━━━ AVAILABLE DATA ━━━
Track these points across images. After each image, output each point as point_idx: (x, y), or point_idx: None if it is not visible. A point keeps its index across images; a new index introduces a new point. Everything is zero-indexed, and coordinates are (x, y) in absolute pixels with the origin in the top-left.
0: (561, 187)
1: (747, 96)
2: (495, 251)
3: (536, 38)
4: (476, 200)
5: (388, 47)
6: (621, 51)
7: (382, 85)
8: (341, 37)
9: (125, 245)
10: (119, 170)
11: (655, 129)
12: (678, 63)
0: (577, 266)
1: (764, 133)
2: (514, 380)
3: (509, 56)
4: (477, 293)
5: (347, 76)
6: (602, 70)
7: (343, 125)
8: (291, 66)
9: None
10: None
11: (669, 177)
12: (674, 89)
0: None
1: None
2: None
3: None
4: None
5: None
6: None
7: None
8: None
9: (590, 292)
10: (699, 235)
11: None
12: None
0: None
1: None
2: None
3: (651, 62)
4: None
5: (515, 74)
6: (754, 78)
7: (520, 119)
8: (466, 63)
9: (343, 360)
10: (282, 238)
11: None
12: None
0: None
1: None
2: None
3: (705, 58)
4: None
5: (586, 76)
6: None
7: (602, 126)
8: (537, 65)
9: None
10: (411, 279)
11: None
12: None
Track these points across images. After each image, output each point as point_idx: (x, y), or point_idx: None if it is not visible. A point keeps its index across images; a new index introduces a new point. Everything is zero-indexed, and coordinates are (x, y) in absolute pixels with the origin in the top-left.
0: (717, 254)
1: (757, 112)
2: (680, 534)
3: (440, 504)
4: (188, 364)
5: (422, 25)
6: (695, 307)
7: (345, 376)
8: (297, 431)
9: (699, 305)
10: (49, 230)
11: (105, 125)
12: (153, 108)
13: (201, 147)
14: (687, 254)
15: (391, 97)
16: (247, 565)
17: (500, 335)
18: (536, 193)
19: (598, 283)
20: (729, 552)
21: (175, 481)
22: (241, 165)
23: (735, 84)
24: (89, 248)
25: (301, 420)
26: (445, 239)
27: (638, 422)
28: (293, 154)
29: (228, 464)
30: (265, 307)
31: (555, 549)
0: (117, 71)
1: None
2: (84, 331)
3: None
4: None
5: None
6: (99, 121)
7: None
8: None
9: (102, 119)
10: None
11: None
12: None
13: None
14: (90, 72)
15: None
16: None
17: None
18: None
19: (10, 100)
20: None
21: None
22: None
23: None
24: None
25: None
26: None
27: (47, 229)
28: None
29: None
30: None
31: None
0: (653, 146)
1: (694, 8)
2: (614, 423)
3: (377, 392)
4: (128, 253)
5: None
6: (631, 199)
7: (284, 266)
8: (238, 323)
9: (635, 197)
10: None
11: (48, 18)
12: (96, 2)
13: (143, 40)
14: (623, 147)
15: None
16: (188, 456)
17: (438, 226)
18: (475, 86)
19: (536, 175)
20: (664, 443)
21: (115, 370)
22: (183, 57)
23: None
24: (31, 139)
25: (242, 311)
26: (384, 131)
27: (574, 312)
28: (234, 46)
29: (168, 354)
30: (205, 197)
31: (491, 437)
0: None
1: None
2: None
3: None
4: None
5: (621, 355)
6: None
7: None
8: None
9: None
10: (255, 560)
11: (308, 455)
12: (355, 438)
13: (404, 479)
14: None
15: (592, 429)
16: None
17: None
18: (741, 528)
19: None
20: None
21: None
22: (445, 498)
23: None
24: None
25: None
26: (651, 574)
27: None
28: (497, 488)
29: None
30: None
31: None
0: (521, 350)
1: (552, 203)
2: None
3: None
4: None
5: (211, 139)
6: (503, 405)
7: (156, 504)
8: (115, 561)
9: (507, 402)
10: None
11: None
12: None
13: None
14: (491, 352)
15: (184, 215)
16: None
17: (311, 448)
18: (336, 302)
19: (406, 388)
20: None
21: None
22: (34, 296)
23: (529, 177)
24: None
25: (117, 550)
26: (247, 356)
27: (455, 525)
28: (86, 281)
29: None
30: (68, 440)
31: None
━━━
### YOUR TASK
Copy out every line of the items above without changing anything.

### OUTPUT FOR THIS EXERCISE
Track these points across images. After each image, output each point as point_idx: (x, y), or point_idx: None if it is not visible. A point keeps its index across images; a new index introduces a new point. Everything is zero-indexed, and coordinates are (x, y) in absolute pixels with the origin in the top-left.
0: (561, 187)
1: (747, 96)
2: (495, 251)
3: (536, 38)
4: (476, 200)
5: (388, 47)
6: (621, 51)
7: (382, 85)
8: (341, 37)
9: (125, 245)
10: (119, 170)
11: (655, 129)
12: (678, 63)
0: (577, 266)
1: (764, 133)
2: (514, 380)
3: (509, 56)
4: (477, 293)
5: (347, 76)
6: (602, 70)
7: (343, 125)
8: (291, 66)
9: None
10: None
11: (669, 177)
12: (674, 89)
0: None
1: None
2: None
3: None
4: None
5: None
6: None
7: None
8: None
9: (590, 292)
10: (699, 235)
11: None
12: None
0: None
1: None
2: None
3: (651, 62)
4: None
5: (515, 74)
6: (754, 78)
7: (520, 119)
8: (466, 63)
9: (343, 360)
10: (282, 238)
11: None
12: None
0: None
1: None
2: None
3: (705, 58)
4: None
5: (586, 76)
6: None
7: (602, 126)
8: (537, 65)
9: None
10: (411, 279)
11: None
12: None
Track these points across images. After each image, output each point as point_idx: (x, y), or point_idx: None if it is not visible. A point keeps its index across images; a new index introduces a new point. Everything is zero-indexed, and coordinates are (x, y) in absolute pixels with the origin in the top-left.
0: (717, 254)
1: (757, 112)
2: (680, 534)
3: (440, 504)
4: (188, 364)
5: (422, 25)
6: (695, 307)
7: (345, 376)
8: (297, 431)
9: (699, 305)
10: (49, 230)
11: (105, 125)
12: (153, 108)
13: (201, 147)
14: (687, 254)
15: (391, 97)
16: (247, 565)
17: (500, 335)
18: (536, 193)
19: (598, 283)
20: (729, 552)
21: (175, 481)
22: (241, 165)
23: (735, 84)
24: (89, 248)
25: (301, 420)
26: (445, 239)
27: (638, 422)
28: (293, 154)
29: (228, 464)
30: (265, 307)
31: (555, 549)
0: (117, 71)
1: None
2: (84, 331)
3: None
4: None
5: None
6: (99, 121)
7: None
8: None
9: (102, 119)
10: None
11: None
12: None
13: None
14: (90, 72)
15: None
16: None
17: None
18: None
19: (10, 100)
20: None
21: None
22: None
23: None
24: None
25: None
26: None
27: (47, 229)
28: None
29: None
30: None
31: None
0: (653, 146)
1: (694, 8)
2: (614, 423)
3: (377, 392)
4: (128, 253)
5: None
6: (631, 199)
7: (284, 266)
8: (238, 323)
9: (635, 197)
10: None
11: (48, 18)
12: (96, 2)
13: (143, 40)
14: (623, 147)
15: None
16: (188, 456)
17: (438, 226)
18: (475, 86)
19: (536, 175)
20: (664, 443)
21: (115, 370)
22: (183, 57)
23: None
24: (31, 139)
25: (242, 311)
26: (384, 131)
27: (574, 312)
28: (234, 46)
29: (168, 354)
30: (205, 197)
31: (491, 437)
0: None
1: None
2: None
3: None
4: None
5: (621, 355)
6: None
7: None
8: None
9: None
10: (255, 560)
11: (308, 455)
12: (355, 438)
13: (404, 479)
14: None
15: (592, 429)
16: None
17: None
18: (741, 528)
19: None
20: None
21: None
22: (445, 498)
23: None
24: None
25: None
26: (651, 574)
27: None
28: (497, 488)
29: None
30: None
31: None
0: (521, 350)
1: (552, 203)
2: None
3: None
4: None
5: (211, 139)
6: (503, 405)
7: (156, 504)
8: (115, 561)
9: (507, 402)
10: None
11: None
12: None
13: None
14: (491, 352)
15: (184, 215)
16: None
17: (311, 448)
18: (336, 302)
19: (406, 388)
20: None
21: None
22: (34, 296)
23: (529, 177)
24: None
25: (117, 550)
26: (247, 356)
27: (455, 525)
28: (86, 281)
29: None
30: (68, 440)
31: None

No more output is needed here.